OS X Localisation: incremental genstrings and UTF-8 files

· by Steve · Read in about 3 min · (434 Words)

I came across a couple of interesting issues when I came to do the first pass of writing the text for the user-visible strings I’d been setting up for a Cocoa app I’m writing (painfully slowly as I learn the nuances of the environment), and I thought I’d share them. Full details are after the jump, since I’ve embedded a large script in the post.

The basic principle for text localisation on OS X is that, like most systems, you externalise your user-visible strings in string tables and reference them by keyed aliases in code - in this case using NSLocalizedString. Apple provide a tool called ‘genstrings’ which extracts all these into a template strings file called Localizable.strings which you can then populate per language - localised files are kept in folders called en.lproj, fr.lproj etc and helpfully they’re picked up by default like this.  So far, so good.

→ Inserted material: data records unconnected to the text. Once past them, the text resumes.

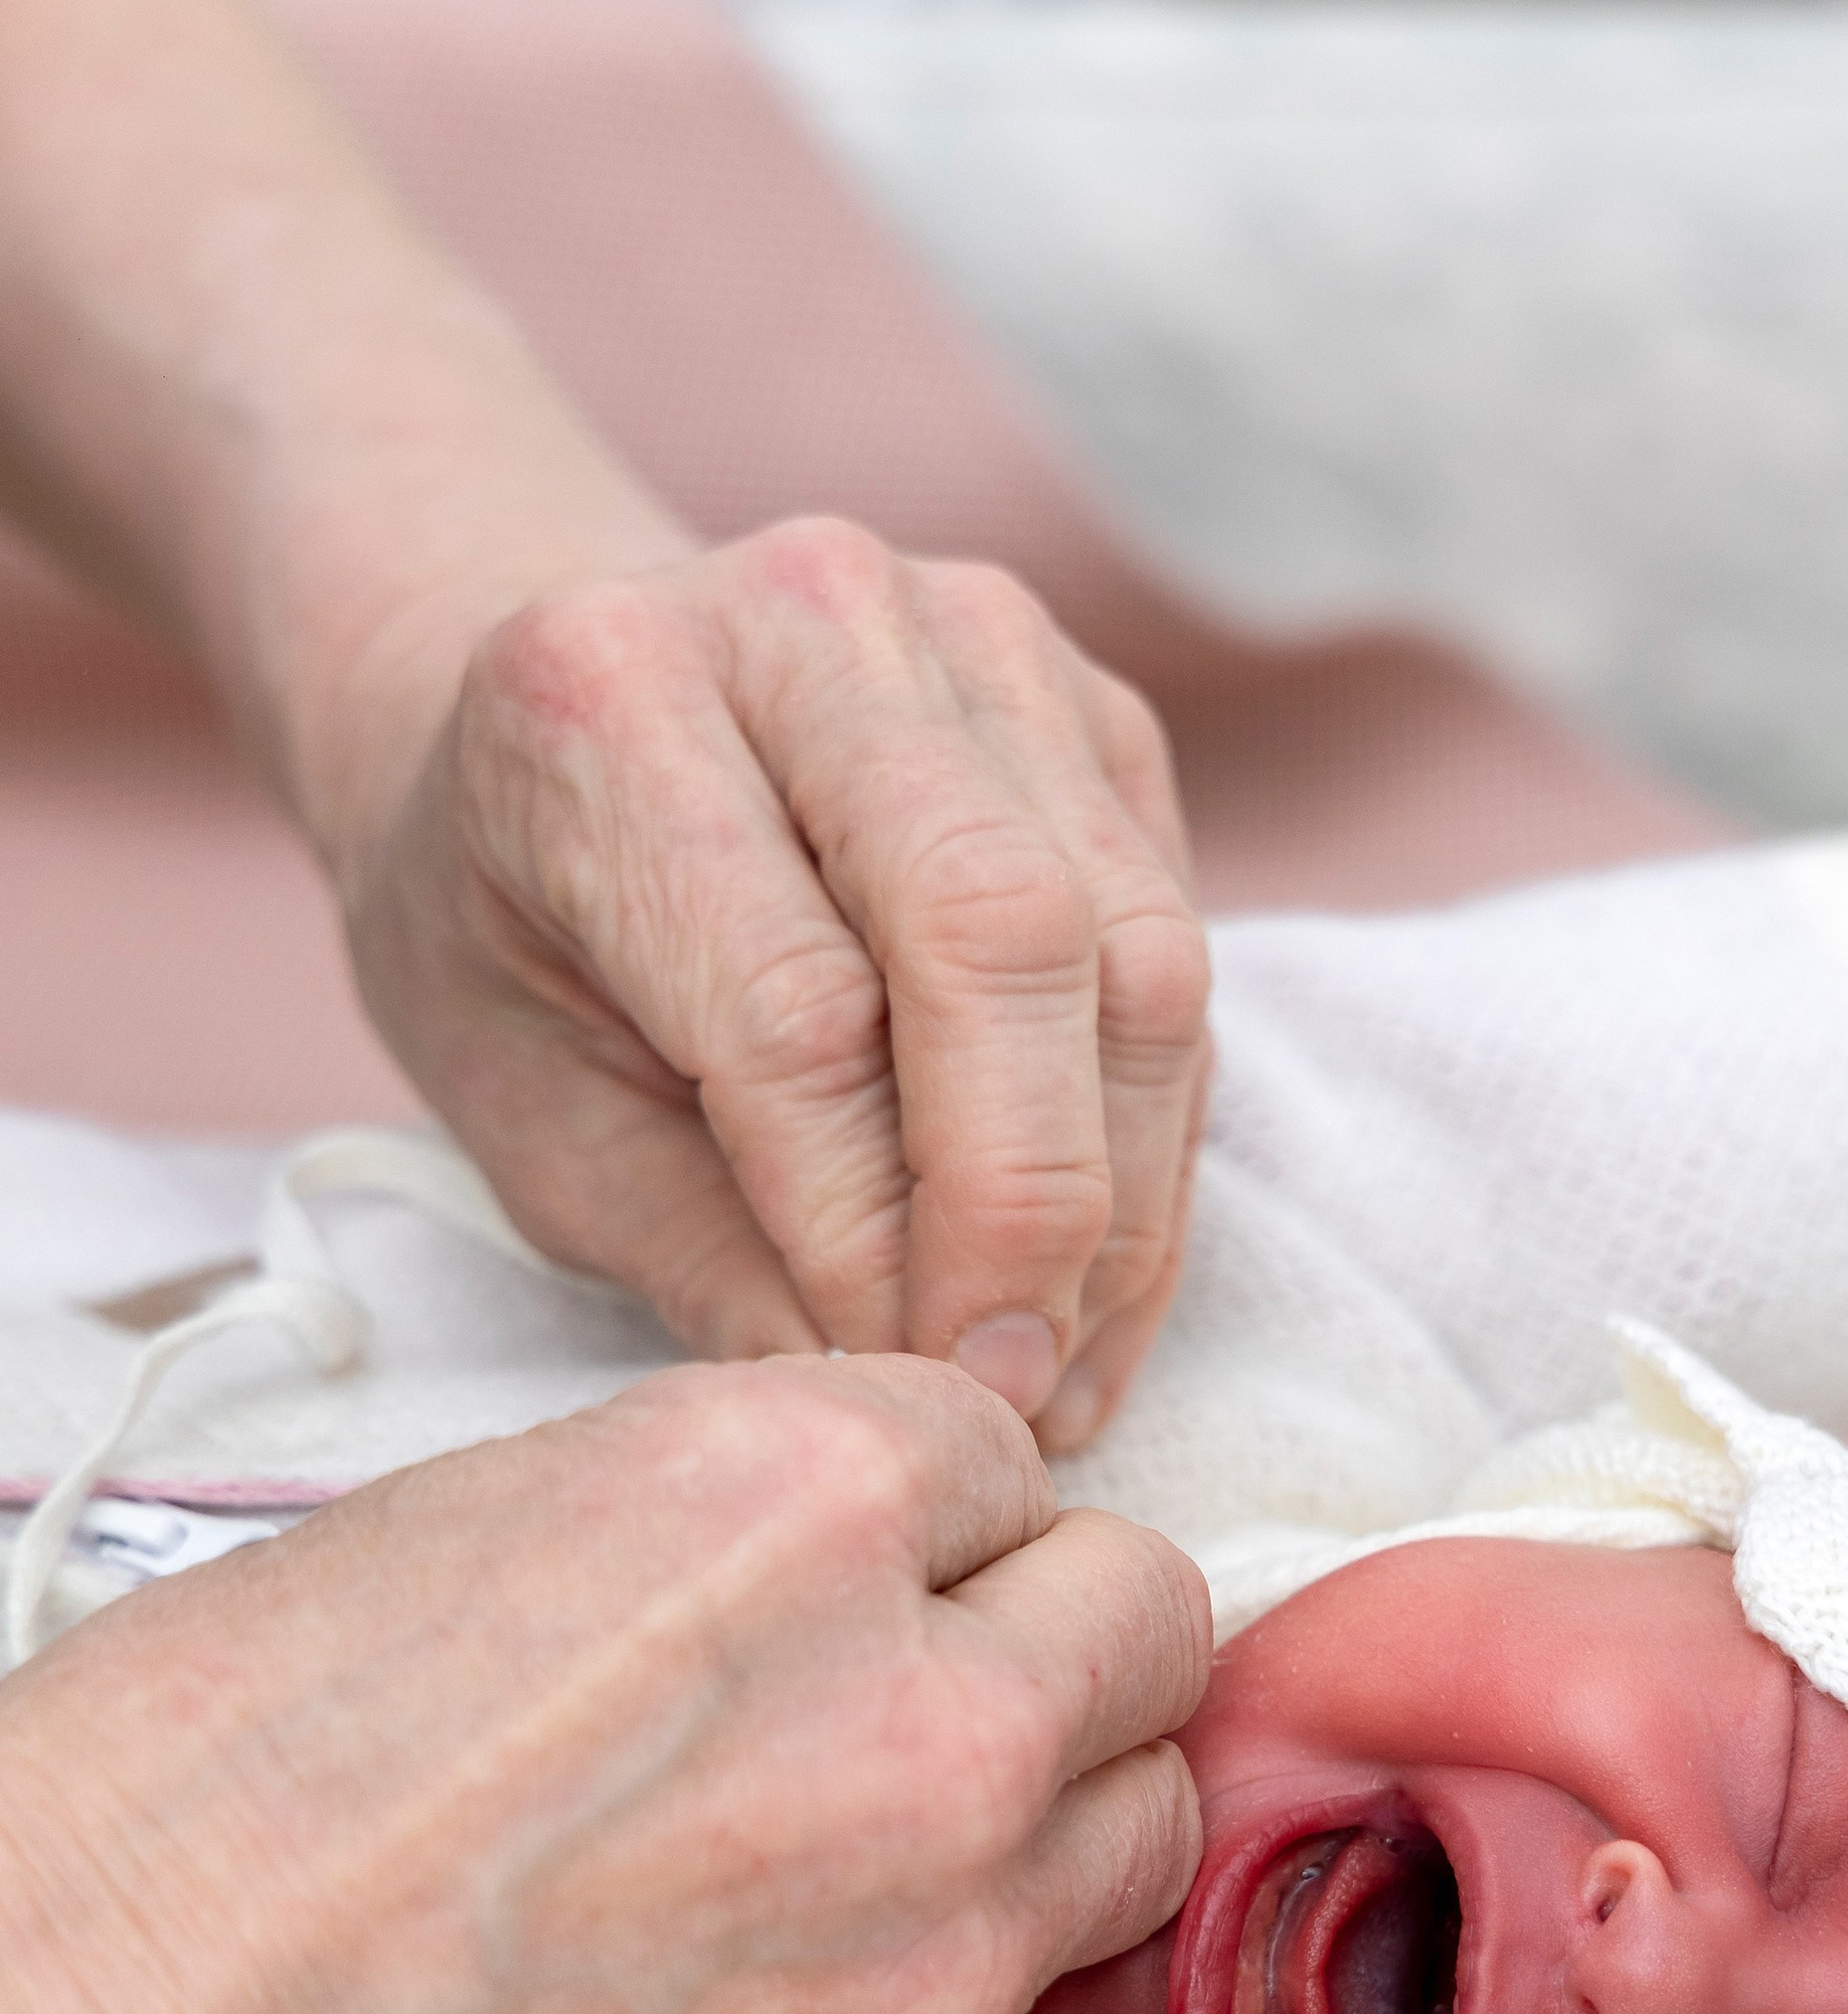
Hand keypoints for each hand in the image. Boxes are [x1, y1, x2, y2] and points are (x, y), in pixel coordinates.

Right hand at [0, 1356, 1207, 2013]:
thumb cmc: (224, 1772)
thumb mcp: (497, 1512)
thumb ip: (747, 1517)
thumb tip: (872, 1557)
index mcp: (803, 1497)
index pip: (1008, 1449)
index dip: (924, 1506)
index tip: (859, 1558)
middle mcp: (922, 1711)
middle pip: (1146, 1624)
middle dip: (1047, 1631)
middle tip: (919, 1673)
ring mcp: (933, 1945)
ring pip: (1141, 1826)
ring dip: (1050, 1803)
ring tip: (882, 1827)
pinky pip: (1012, 2013)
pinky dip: (938, 1981)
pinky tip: (778, 1979)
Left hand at [340, 523, 1213, 1448]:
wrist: (546, 701)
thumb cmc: (505, 926)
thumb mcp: (522, 1110)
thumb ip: (695, 1249)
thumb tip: (880, 1395)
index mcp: (603, 703)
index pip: (800, 1010)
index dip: (871, 1235)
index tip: (898, 1391)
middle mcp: (809, 618)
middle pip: (1006, 936)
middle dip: (1032, 1208)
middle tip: (1016, 1394)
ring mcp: (979, 642)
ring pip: (1136, 951)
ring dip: (1123, 1197)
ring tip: (1067, 1369)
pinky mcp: (1095, 709)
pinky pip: (1176, 947)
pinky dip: (1151, 1137)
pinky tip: (1093, 1269)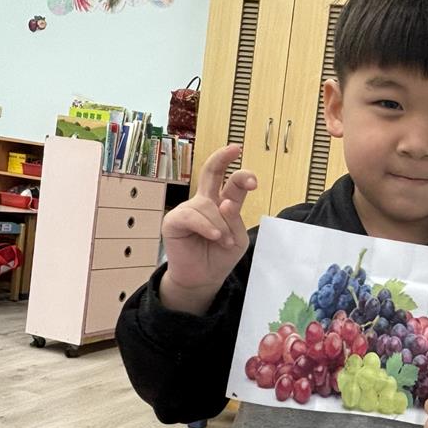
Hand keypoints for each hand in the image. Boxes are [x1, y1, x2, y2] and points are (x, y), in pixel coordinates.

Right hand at [159, 144, 256, 313]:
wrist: (202, 278)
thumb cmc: (220, 256)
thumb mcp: (238, 239)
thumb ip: (235, 220)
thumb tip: (225, 203)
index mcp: (223, 203)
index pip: (232, 183)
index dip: (242, 176)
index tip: (253, 179)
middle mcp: (205, 202)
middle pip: (210, 171)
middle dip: (222, 158)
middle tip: (234, 149)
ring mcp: (189, 209)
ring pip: (210, 206)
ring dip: (221, 227)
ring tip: (222, 242)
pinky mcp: (174, 221)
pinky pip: (192, 217)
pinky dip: (207, 227)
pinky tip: (214, 237)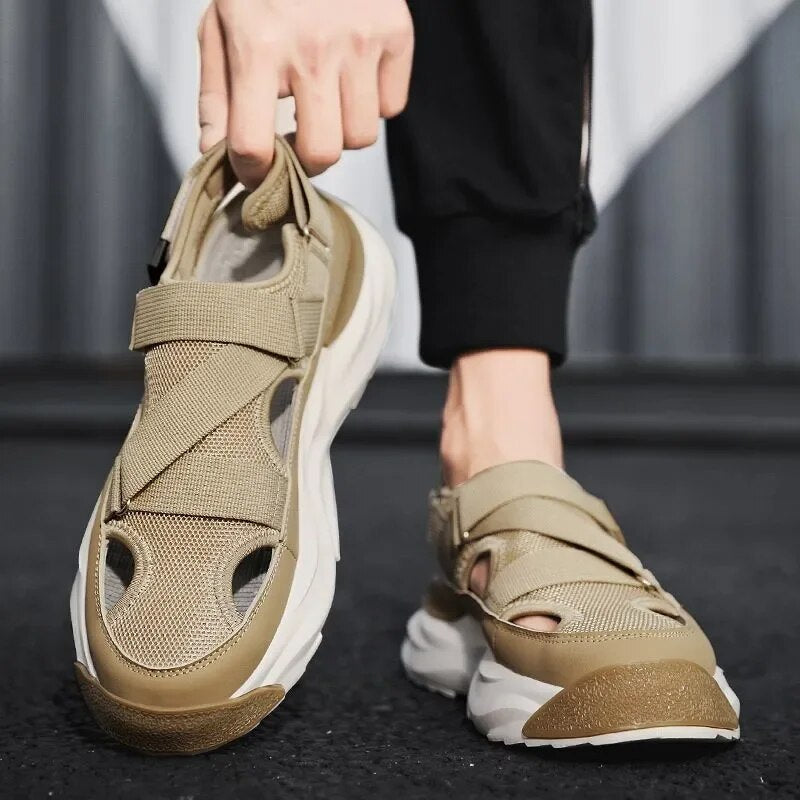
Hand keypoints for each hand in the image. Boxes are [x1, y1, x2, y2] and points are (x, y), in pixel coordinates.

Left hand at [198, 0, 413, 186]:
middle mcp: (312, 47)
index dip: (253, 173)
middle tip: (297, 139)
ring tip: (325, 101)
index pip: (253, 145)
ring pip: (361, 137)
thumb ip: (216, 97)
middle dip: (307, 158)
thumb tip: (214, 155)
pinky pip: (391, 107)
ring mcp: (359, 41)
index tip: (256, 172)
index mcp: (257, 45)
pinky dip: (373, 102)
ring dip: (342, 130)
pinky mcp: (395, 33)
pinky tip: (352, 76)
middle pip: (322, 154)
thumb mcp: (220, 29)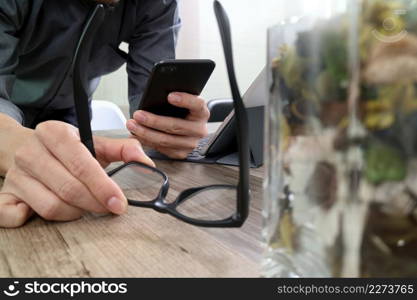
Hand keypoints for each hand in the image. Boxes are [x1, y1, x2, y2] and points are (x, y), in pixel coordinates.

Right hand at [0, 121, 153, 227]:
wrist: (27, 148)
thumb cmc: (67, 149)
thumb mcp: (94, 143)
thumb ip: (123, 149)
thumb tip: (147, 163)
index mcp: (55, 133)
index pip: (82, 164)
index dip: (103, 186)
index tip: (119, 204)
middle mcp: (30, 151)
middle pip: (68, 188)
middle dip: (94, 203)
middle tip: (109, 208)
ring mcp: (15, 174)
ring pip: (50, 206)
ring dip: (74, 213)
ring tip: (83, 206)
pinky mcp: (4, 193)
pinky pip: (14, 216)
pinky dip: (31, 219)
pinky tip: (50, 210)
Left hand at [127, 92, 209, 158]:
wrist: (182, 123)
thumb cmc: (178, 111)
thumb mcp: (179, 101)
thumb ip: (172, 98)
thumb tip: (154, 96)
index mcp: (201, 112)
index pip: (197, 105)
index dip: (185, 100)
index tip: (170, 96)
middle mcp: (199, 129)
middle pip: (176, 126)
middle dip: (154, 121)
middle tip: (138, 115)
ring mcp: (191, 143)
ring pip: (166, 140)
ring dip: (146, 133)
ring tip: (133, 125)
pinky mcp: (181, 153)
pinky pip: (162, 149)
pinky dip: (147, 141)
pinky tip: (137, 135)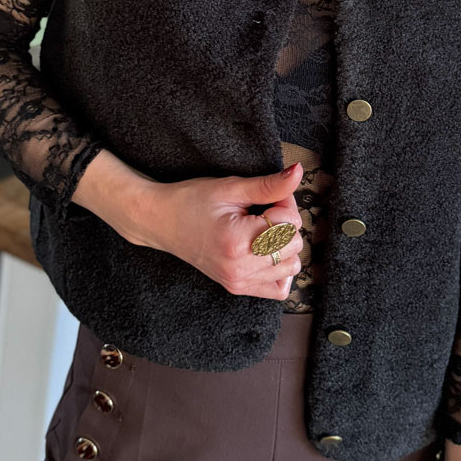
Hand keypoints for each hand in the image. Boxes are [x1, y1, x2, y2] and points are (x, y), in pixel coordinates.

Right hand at [72, 149, 303, 298]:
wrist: (161, 221)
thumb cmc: (191, 200)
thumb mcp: (231, 187)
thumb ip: (269, 185)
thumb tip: (299, 172)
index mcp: (239, 243)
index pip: (291, 224)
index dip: (284, 203)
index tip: (265, 196)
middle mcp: (240, 269)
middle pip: (295, 245)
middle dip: (285, 222)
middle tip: (261, 209)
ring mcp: (238, 282)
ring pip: (292, 266)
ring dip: (284, 245)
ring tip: (260, 228)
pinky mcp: (237, 287)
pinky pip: (278, 289)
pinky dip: (279, 269)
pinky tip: (265, 251)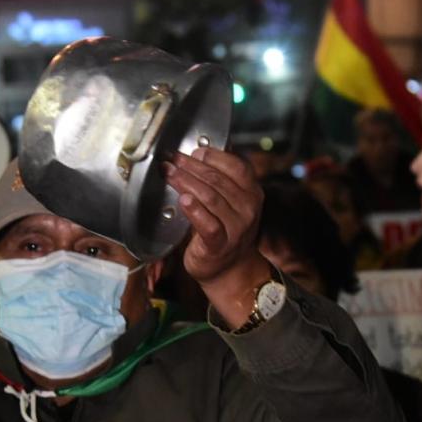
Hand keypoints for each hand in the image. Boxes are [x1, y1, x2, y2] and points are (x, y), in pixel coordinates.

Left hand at [163, 148, 270, 327]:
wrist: (230, 270)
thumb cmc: (225, 230)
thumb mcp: (230, 202)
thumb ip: (219, 180)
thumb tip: (196, 154)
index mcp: (252, 193)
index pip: (236, 166)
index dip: (212, 156)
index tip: (192, 151)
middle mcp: (248, 208)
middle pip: (218, 179)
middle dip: (191, 167)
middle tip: (172, 160)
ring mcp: (236, 227)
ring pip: (210, 197)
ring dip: (186, 182)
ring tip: (169, 174)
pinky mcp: (220, 244)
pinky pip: (207, 223)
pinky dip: (194, 210)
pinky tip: (183, 200)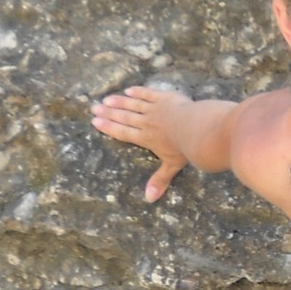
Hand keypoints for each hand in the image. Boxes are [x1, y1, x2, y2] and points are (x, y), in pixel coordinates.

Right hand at [90, 85, 191, 202]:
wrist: (196, 129)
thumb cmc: (185, 149)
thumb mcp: (171, 166)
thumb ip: (159, 180)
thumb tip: (149, 199)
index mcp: (146, 138)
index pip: (123, 132)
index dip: (108, 127)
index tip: (95, 122)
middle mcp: (146, 122)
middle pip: (124, 117)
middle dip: (108, 113)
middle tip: (94, 108)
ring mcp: (155, 109)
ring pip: (133, 104)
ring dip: (119, 101)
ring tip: (106, 99)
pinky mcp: (164, 98)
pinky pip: (148, 93)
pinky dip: (138, 92)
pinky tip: (129, 90)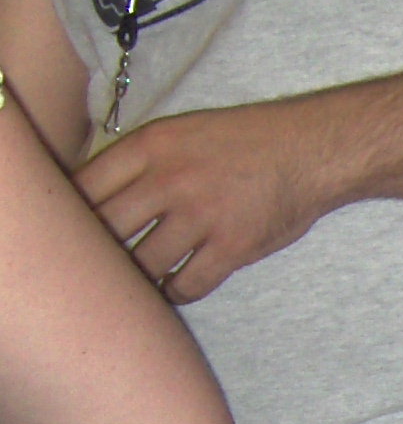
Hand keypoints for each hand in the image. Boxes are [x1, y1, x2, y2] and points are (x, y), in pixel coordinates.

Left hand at [79, 105, 329, 300]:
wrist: (311, 149)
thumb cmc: (244, 142)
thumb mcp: (180, 132)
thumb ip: (136, 161)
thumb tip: (91, 199)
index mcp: (150, 145)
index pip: (83, 187)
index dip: (69, 216)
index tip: (71, 233)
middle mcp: (170, 179)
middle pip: (105, 231)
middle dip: (97, 253)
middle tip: (98, 266)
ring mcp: (201, 215)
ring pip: (143, 265)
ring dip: (138, 277)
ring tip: (137, 279)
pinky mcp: (232, 247)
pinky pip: (186, 286)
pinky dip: (175, 292)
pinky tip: (176, 285)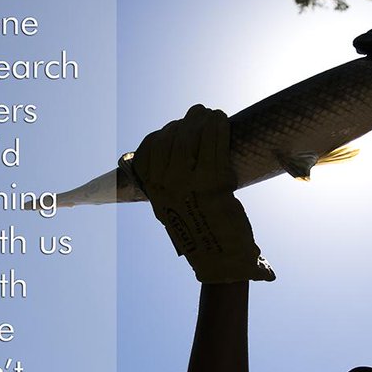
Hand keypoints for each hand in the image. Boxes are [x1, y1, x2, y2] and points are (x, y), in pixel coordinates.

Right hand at [124, 105, 274, 282]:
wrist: (222, 257)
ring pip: (192, 137)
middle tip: (197, 114)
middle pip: (171, 138)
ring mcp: (189, 181)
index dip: (163, 134)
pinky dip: (218, 127)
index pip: (149, 150)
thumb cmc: (201, 234)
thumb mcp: (172, 210)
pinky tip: (221, 121)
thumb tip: (162, 158)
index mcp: (155, 191)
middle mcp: (167, 185)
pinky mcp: (214, 180)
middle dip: (185, 123)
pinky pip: (214, 143)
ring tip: (210, 115)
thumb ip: (166, 186)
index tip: (174, 128)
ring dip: (202, 121)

There are a couple of practical issues though. Firstly, genstrings always overwrites its output file, which means that using it incrementally to add new strings when you’ve already populated the previous set - which is bound to be the normal case for most developers - isn’t possible out of the box. Luckily I found a nice little Python script which solves this problem for you by merging the results in to your existing files. I’ve added a custom target with a Run Script step to my XCode project which uses a modified version of this script (see below) to update my strings files whenever I need to.

The second problem is that genstrings creates UTF-16 encoded files, and there’s no way to alter this. The problem with UTF-16 is that both Mercurial and Git don’t like them very much; both system’s text/binary detection will classify them as binary, meaning you lose the ability to diff and merge these files in any useful way. It’s not a deal-breaker, but it’s inconvenient. Couple that with the fact that OS X will quite happily use UTF-8 encoded .strings files directly at run-time (although iPhone will not), and it seemed something that I should resolve. For the convenience of development, I modified the Python script (as shown below) to convert the result of genstrings to UTF-8 via iconv, meaning they always get picked up as text in source control. If you’re deploying on iPhone, it’s trivial to write a small build script calling iconv again to convert back to UTF-16 for deployment.

Hopefully this is useful to someone else! I’m still very much learning on the Mac development side, so if there’s something I haven’t considered, please let me know.